Ebola Virus Vaccine Not Coming Soon Enough; Australia and New Zealand Prepare for Possible Outbreak
By Reissa Su | July 31, 2014 4:11 PM EST
The spread of the Ebola virus in West Africa has prompted nations around the world to take pre-emptive measures in case of an outbreak. Australian researchers at CSIRO continue to study the deadly virus. They warned a vaccine may not come soon enough to stop the current Ebola outbreak.
Health workers take blood samples for Ebola virus testing at a screening tent in the local government hospital in Kenema, Sierra Leone, June 30, 2014.
Across the Tasman, New Zealand researchers are developing contingency plans to contain the Ebola virus in case it reaches the country from West Africa.
According to virologists the spread of Ebola virus is possible following news of an American passenger. Patrick Sawyer, on a flight to Nigeria contracted the virus. The man was working in West Africa when he showed symptoms of Ebola. After his death, fears have sparked that the virus may have infected other passengers who took the same flight.
========================================================================
▶ EXERCISE:
Retype the passage of the Ebola outbreak article that opens with the words "Health workers take" and closes with "from West Africa.", keeping every word and punctuation mark unchanged.
========================================================================
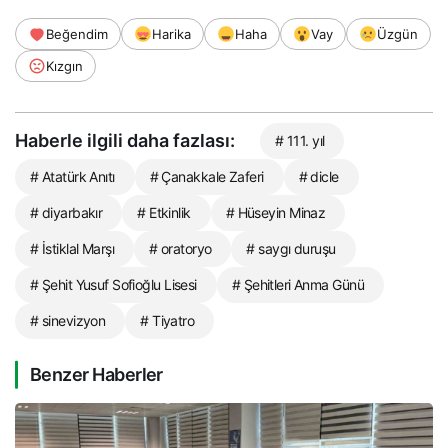
Beğendim
Harika
Haha
Vay
Üzgün
Kızgın
Haberle ilgili daha fazlası:
# 111. yıl
# Atatürk Anıtı
# Çanakkale Zaferi
# dicle
# diyarbakır
# Etkinlik
# Hüseyin Minaz
# İstiklal Marşı
# oratoryo
# saygı duruşu
# Şehit Yusuf Sofioğlu Lisesi
# Şehitleri Anma Günü
# sinevizyon
# Tiyatro
Benzer Haberler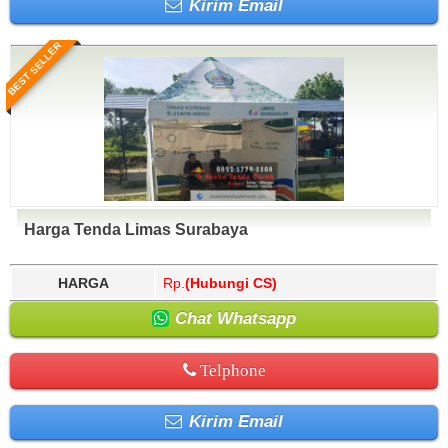
Kirim Email
BEST SELLER
Harga Tenda Limas Surabaya
HARGA
Rp.
(Hubungi CS)
Chat Whatsapp
Telphone
Kirim Email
========================================================================
▶ ANSWER BELOW:
Health workers take blood samples for Ebola virus testing at a screening tent in the local government hospital in Kenema, Sierra Leone, June 30, 2014.
Across the Tasman, New Zealand researchers are developing contingency plans to contain the Ebola virus in case it reaches the country from West Africa.